From the Clinic to the Podium: Microneedling as a Regenerative Tool in Hair Loss
Spencer Hawkins, MD
Board-Certified Dermatologist & Fellowship-Trained Hair Restoration Surgeon
I had the opportunity to present a clinical pearl at Masters of Aesthetics East Coast in Miami—one of the more selective meetings in dermatology and aesthetic medicine. These meetings matter because they’re where physicians share what actually works in real-world practice, not just what looks good in theory.
My presentation focused on a topic that has become increasingly important in my hair restoration practice at Hair Medicine Institute: the role of microneedling as a regenerative platform in difficult-to-treat alopecias.

The Clinical Pearl
In medicine, a clinical pearl is a concise insight that meaningfully changes how you approach patient care. The key message I shared was simple:
Microneedling should not be viewed as a cosmetic add-on—it is a biologically active, regenerative tool that can meaningfully improve outcomes in recalcitrant hair loss.
While microneedling is widely recognized for skin rejuvenation, its application in hair restoration—particularly for inflammatory and scarring alopecias—remains underutilized and often oversimplified.
Where Standard Therapy Falls Short
Many of the patients I discussed during the lecture had already exhausted conventional options: topical agents, oral medications, intralesional injections. Their disease had plateaued. Progress stalled.
Rather than abandoning treatment, we reframed the problem.
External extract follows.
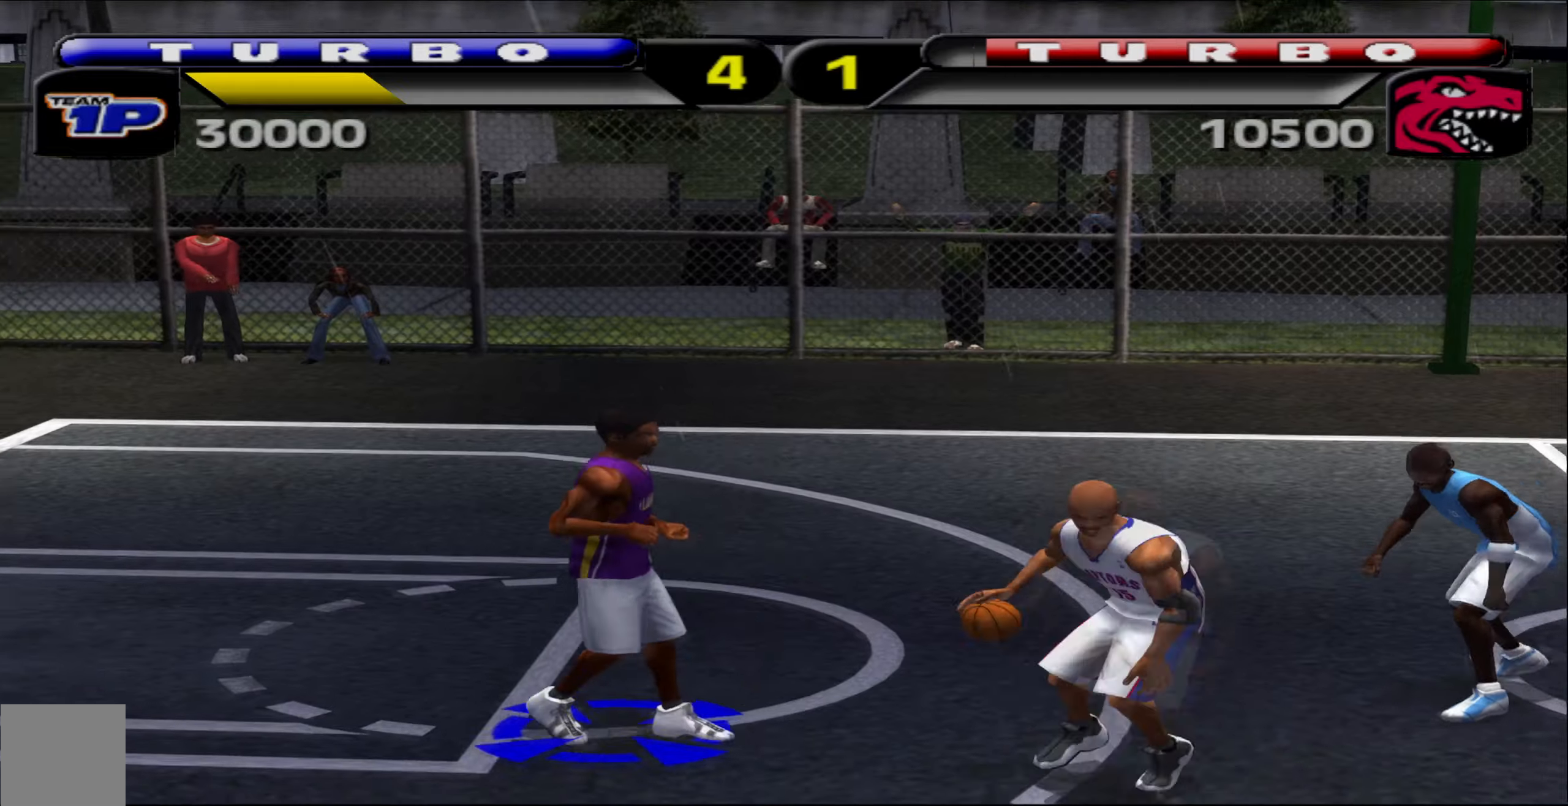
{"buttons": ["X"], "left_stick": "up", "events": [[283, "left_stick", "center"], [333, "left_stick", "left"], [383, "left_stick", "up-left"], [400, "L2", "down"], [450, "X", "down"], [500, "L2", "up"], [500, "left_stick", "up"]]}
The question wasn’t what medication to add, but how to change the scalp environment itself.

Why Microneedling Works
When performed with intention and precision, microneedling does three critical things:
- Induces controlled micro-injury, activating the wound-healing cascade
- Upregulates growth factors such as VEGF and PDGF that support follicular recovery
- Enhances transdermal delivery, allowing agents like corticosteroids or exosomes to reach deeper, more relevant tissue planes
Used this way, microneedling becomes a biologic amplifier, not a standalone treatment.
Clinical Impact in Scarring and Inflammatory Alopecia
I presented cases of patients with conditions such as Central Centrifugal Cicatricial Alopecia (CCCA) and Alopecia Areata who had shown minimal response to standard therapy alone.
By integrating structured microneedling protocols into a broader medical and regenerative strategy, we were able to observe:
- Re-emergence of terminal hairs
- Improved scalp health and reduced inflammation
- Continued progression in patients who had previously plateaued
These are not overnight transformations—but they are meaningful, durable improvements in conditions where expectations are often low.
What This Means for Patients
Speaking at meetings like Masters of Aesthetics isn’t about recognition—it’s about pressure-testing ideas against peers who do this work every day. If a protocol holds up in that environment, it earns a place in clinical practice.
For patients, the takeaway is this:
“Nothing else can be done” is rarely the full story.
With the right combination of medical therapy, regenerative techniques, and careful execution, there are often additional options worth exploring.
If you’re dealing with hair loss that has stalled or failed to respond to standard treatment, a more advanced, regenerative approach may be appropriate.